*** Opening of Excerpted data ***

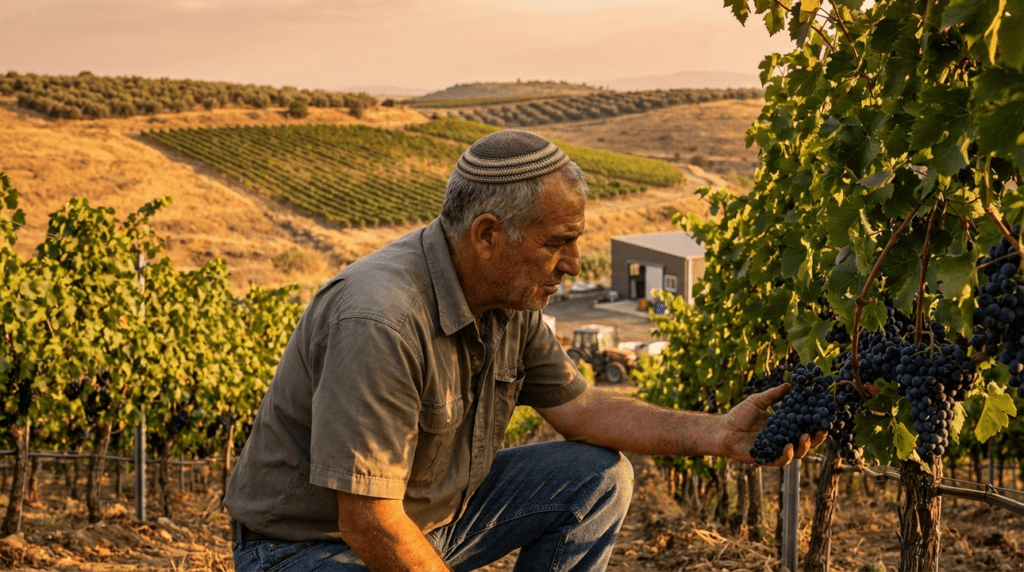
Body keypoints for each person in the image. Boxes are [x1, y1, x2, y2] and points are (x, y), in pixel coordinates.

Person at [224, 130, 823, 571]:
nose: (573, 265)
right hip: (307, 550)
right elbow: (368, 521)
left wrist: (716, 434)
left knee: (596, 477)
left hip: (435, 522)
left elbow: (582, 411)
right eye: (557, 243)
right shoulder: (381, 317)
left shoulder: (509, 301)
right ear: (487, 235)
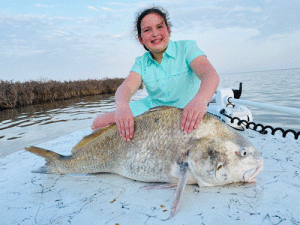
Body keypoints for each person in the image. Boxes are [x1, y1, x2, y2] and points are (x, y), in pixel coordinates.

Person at [91, 7, 219, 142]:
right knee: (99, 123)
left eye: (159, 27)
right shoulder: (141, 62)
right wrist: (122, 107)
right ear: (141, 39)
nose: (155, 33)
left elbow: (209, 74)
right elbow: (126, 87)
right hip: (152, 109)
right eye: (147, 30)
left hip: (185, 108)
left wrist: (200, 100)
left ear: (168, 30)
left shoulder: (187, 47)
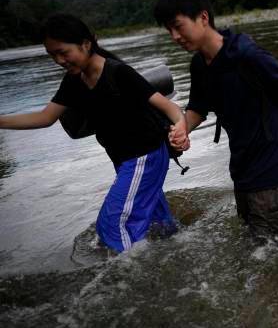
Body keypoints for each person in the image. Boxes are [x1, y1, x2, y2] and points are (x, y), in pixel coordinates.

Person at [154, 0, 278, 239]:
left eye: (178, 26)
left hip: (275, 162)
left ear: (203, 17)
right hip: (242, 167)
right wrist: (181, 129)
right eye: (169, 30)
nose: (174, 36)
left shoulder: (247, 54)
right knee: (257, 243)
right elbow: (197, 108)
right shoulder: (199, 65)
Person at [0, 14, 186, 252]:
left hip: (145, 156)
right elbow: (45, 117)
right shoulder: (74, 81)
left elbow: (169, 107)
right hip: (125, 161)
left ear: (86, 44)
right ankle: (178, 253)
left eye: (63, 52)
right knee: (158, 224)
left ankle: (137, 282)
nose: (59, 60)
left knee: (112, 225)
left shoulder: (119, 73)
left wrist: (180, 129)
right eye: (52, 55)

*** Close of Excerpted data ***

Within the data above, find the lines that contain the word "knee" and copy each of them.

left knee: (596, 477)
right knee: (99, 123)
right knee: (257, 243)
right knee: (158, 224)
left knee: (112, 225)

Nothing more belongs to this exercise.